▶ EXERCISE PROMPT
Reproduce the rows from the start of the rows through the line containing "Transcribe this box", both included, and swap "minimum" for "lowest" while keeping everything else unchanged. Omit the pictures from your answer.

▶ MATERIAL FOR THE TASK
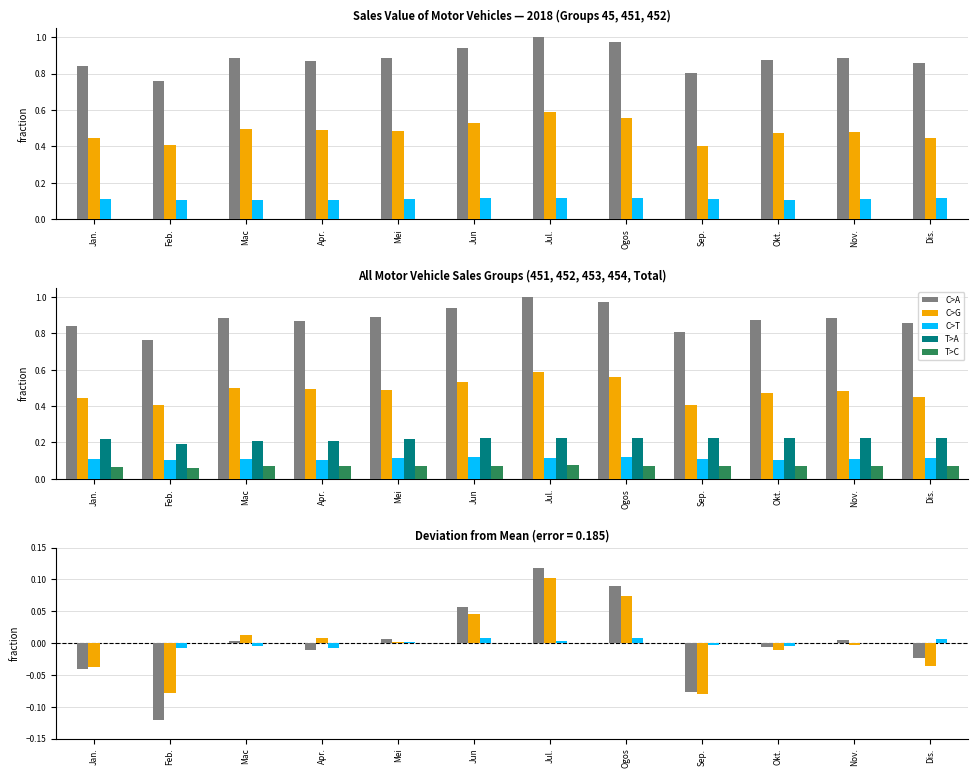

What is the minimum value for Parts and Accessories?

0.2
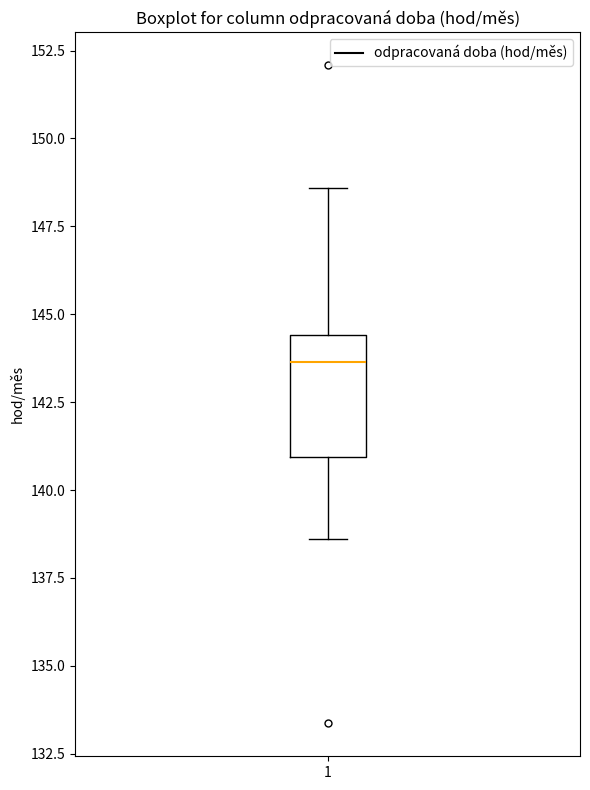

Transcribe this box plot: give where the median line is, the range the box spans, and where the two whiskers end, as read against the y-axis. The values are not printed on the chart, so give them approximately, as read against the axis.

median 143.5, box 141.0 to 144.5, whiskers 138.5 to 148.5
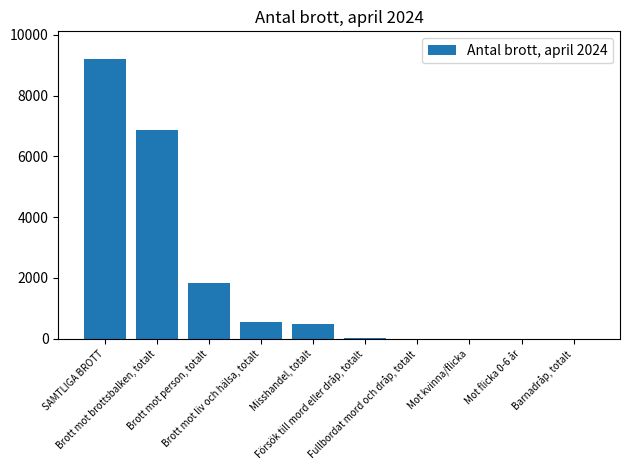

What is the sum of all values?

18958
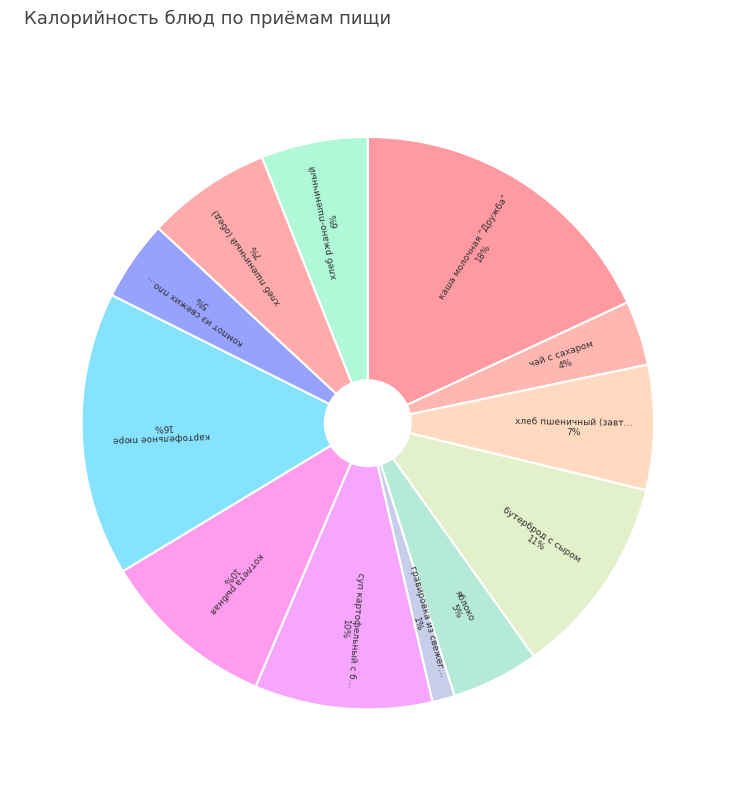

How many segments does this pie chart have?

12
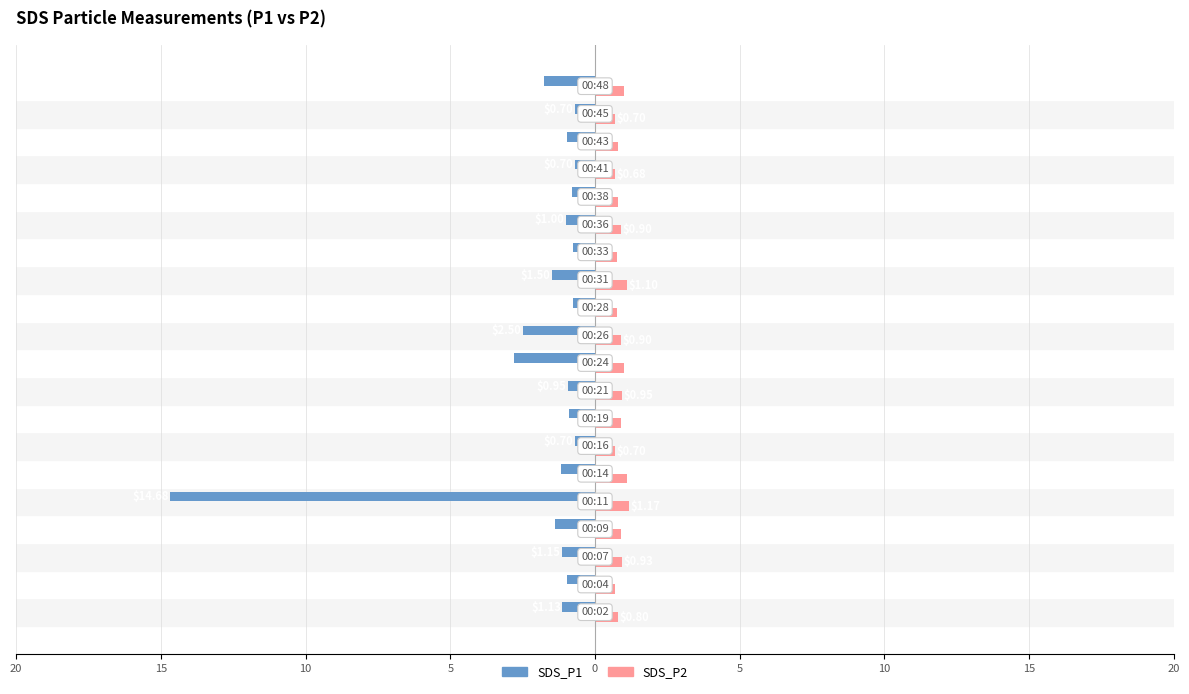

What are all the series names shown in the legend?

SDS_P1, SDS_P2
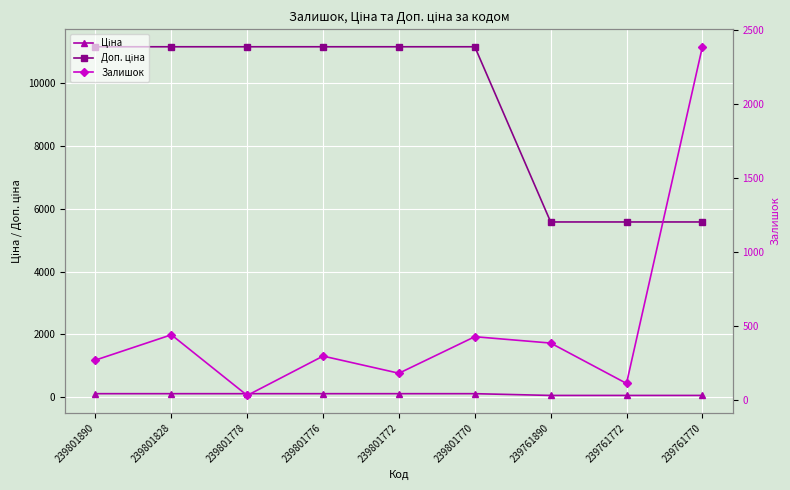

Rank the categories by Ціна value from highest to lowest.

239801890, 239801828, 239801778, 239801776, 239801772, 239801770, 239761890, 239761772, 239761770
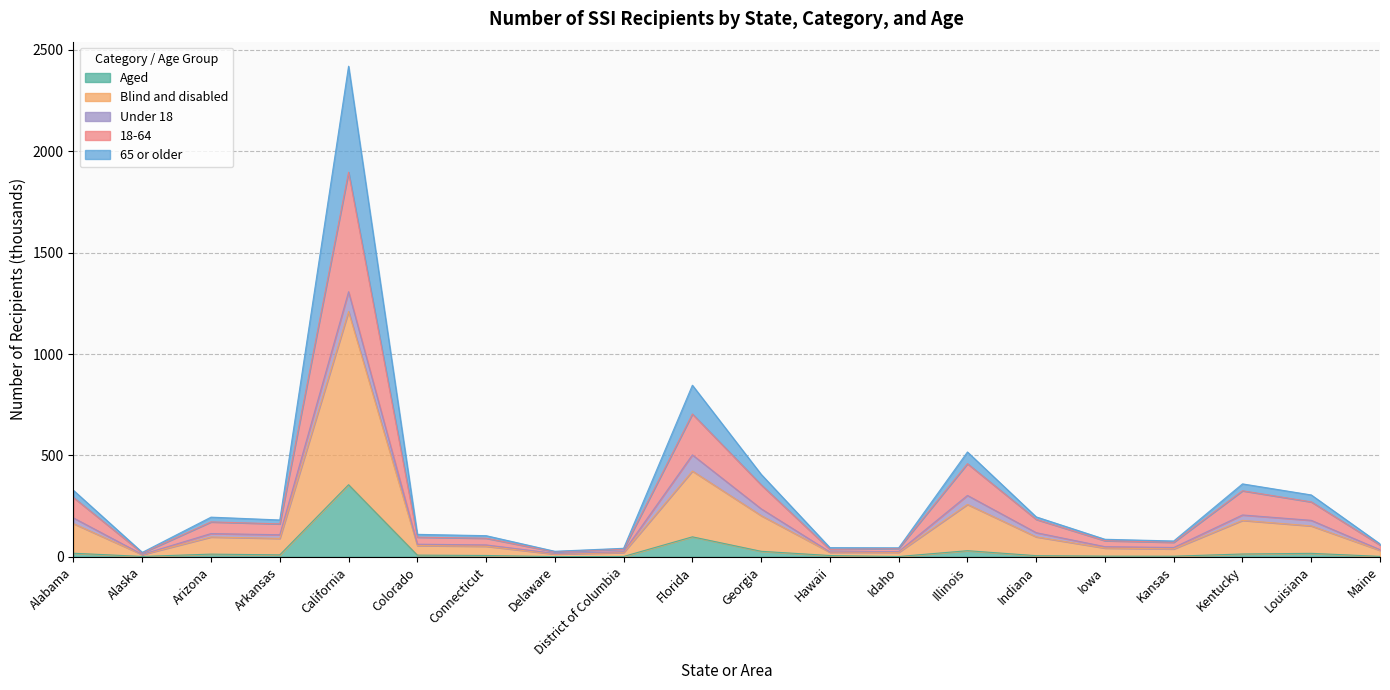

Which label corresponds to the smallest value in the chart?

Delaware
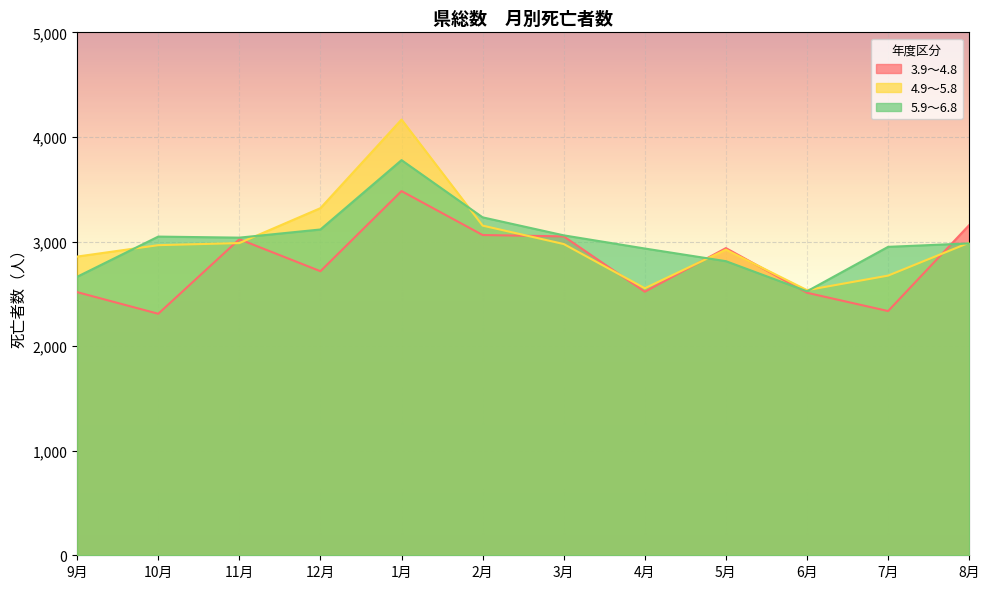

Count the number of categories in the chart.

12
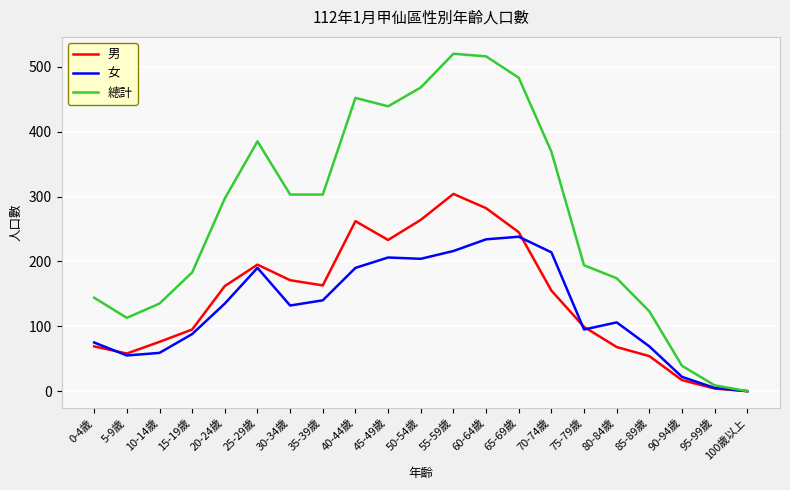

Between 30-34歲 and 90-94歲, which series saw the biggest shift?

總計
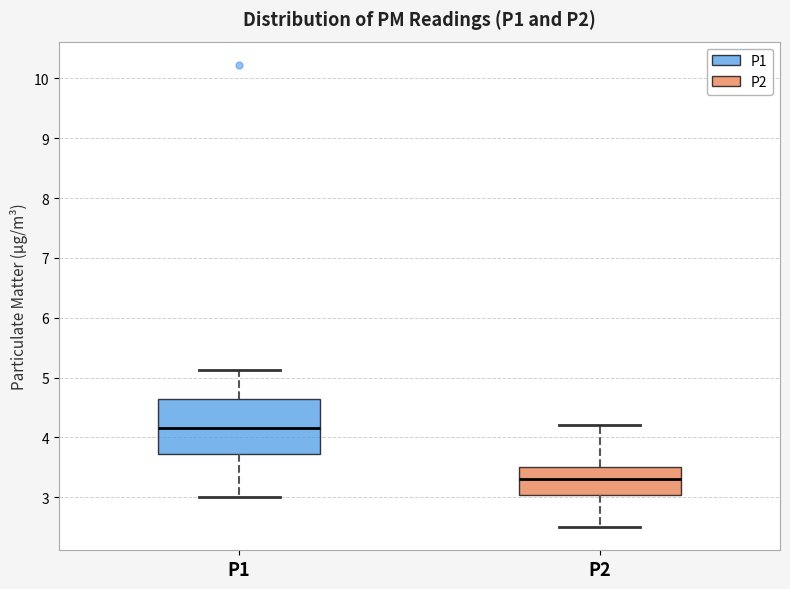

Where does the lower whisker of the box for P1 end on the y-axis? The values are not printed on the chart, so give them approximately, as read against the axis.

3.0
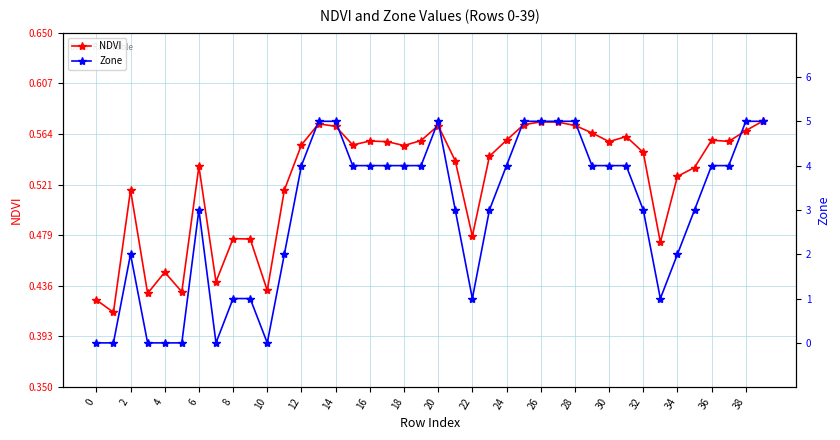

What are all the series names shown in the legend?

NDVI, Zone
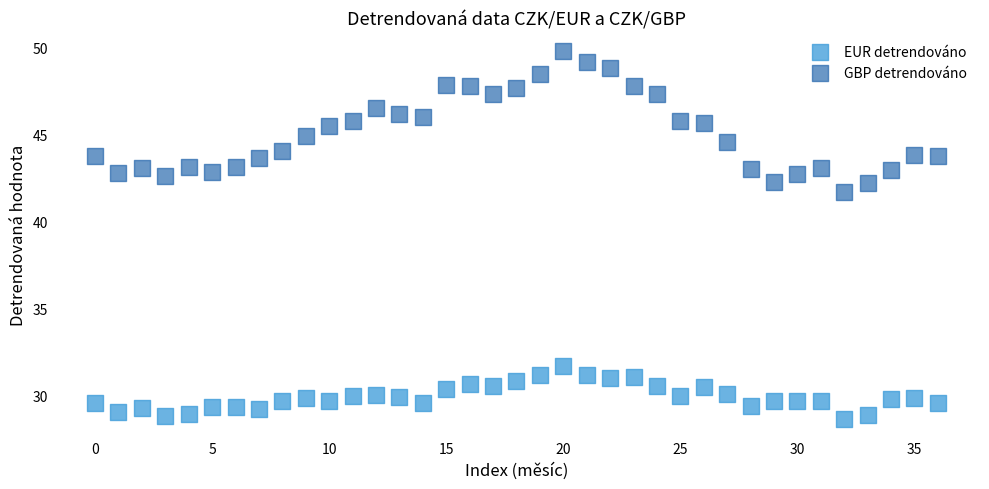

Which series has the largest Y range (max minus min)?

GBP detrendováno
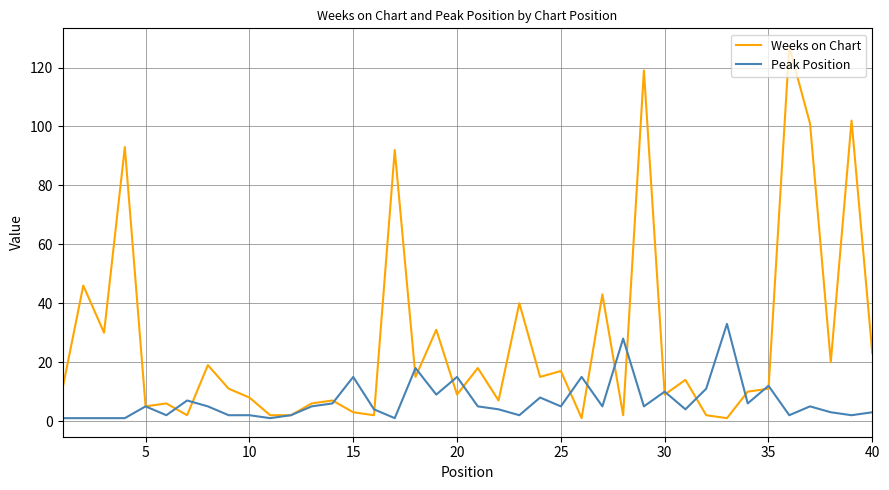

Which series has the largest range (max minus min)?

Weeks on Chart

▶ TASK RESULT
What is the lowest value for Parts and Accessories?

0.2

Transcribe this box plot: give where the median line is, the range the box spans, and where the two whiskers end, as read against the y-axis. The values are not printed on the chart, so give them approximately, as read against the axis.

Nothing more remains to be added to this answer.